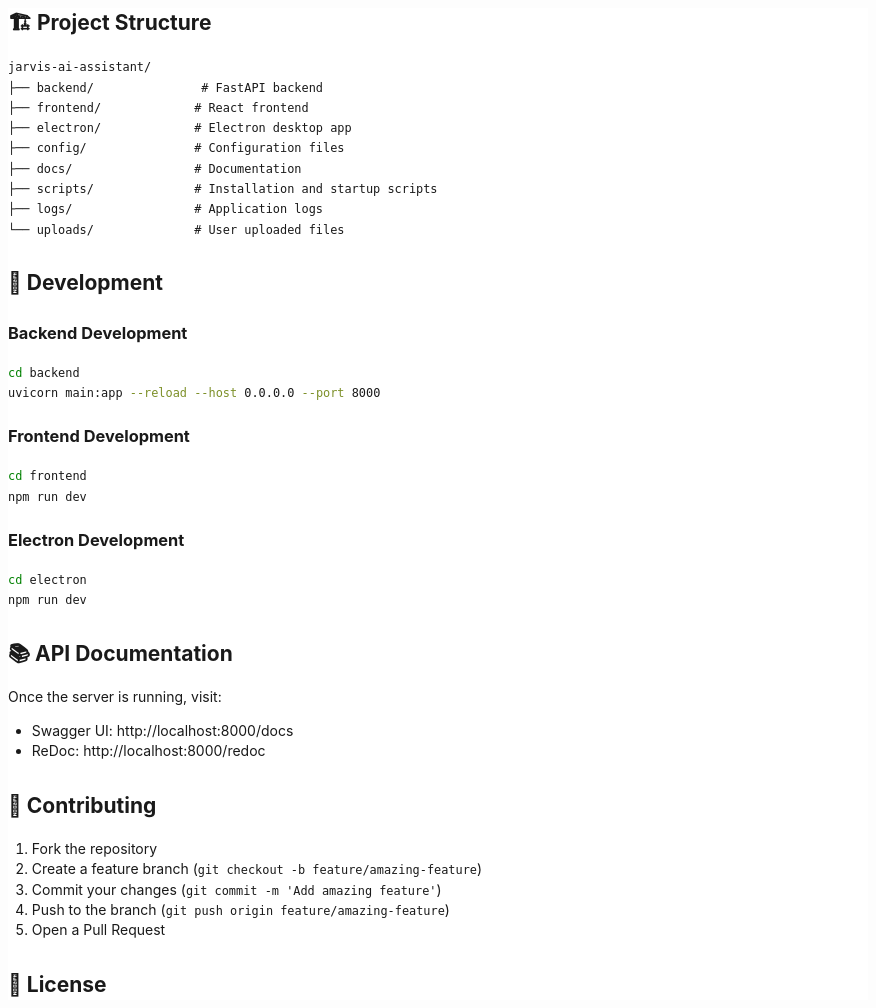 ## 🏗️ Project Structure

```
jarvis-ai-assistant/
├── backend/               # FastAPI backend
├── frontend/             # React frontend
├── electron/             # Electron desktop app
├── config/               # Configuration files
├── docs/                 # Documentation
├── scripts/              # Installation and startup scripts
├── logs/                 # Application logs
└── uploads/              # User uploaded files
```

## 🔧 Development

### Backend Development

```bash
cd backend
uvicorn main:app --reload --host 0.0.0.0 --port 8000
```

### Frontend Development

```bash
cd frontend
npm run dev
```

### Electron Development

```bash
cd electron
npm run dev
```

## 📚 API Documentation

Once the server is running, visit:
- Swagger UI: http://localhost:8000/docs
- ReDoc: http://localhost:8000/redoc

## 🤝 Contributing

1. Fork the repository
2. Create a feature branch (`git checkout -b feature/amazing-feature`)
3. Commit your changes (`git commit -m 'Add amazing feature'`)
4. Push to the branch (`git push origin feature/amazing-feature`)
5. Open a Pull Request

## 📝 License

PROBLEM TO SOLVE:
Transcribe the listing exactly; skip the pictures.

RESPONSE TO THIS TASK:
 ## 🏗️ Project Structure

```
jarvis-ai-assistant/
├── backend/               # FastAPI backend
├── frontend/             # React frontend
├── electron/             # Electron desktop app
├── config/               # Configuration files
├── docs/                 # Documentation
├── scripts/              # Installation and startup scripts
├── logs/                 # Application logs
└── uploads/              # User uploaded files
```

## 🔧 Development

### Backend Development

```bash
cd backend
uvicorn main:app --reload --host 0.0.0.0 --port 8000
```

### Frontend Development

```bash
cd frontend
npm run dev
```

### Electron Development

```bash
cd electron
npm run dev
```

## 📚 API Documentation

Once the server is running, visit:
- Swagger UI: http://localhost:8000/docs
- ReDoc: http://localhost:8000/redoc

## 🤝 Contributing

1. Fork the repository
2. Create a feature branch (`git checkout -b feature/amazing-feature`)
3. Commit your changes (`git commit -m 'Add amazing feature'`)
4. Push to the branch (`git push origin feature/amazing-feature`)
5. Open a Pull Request

## 📝 License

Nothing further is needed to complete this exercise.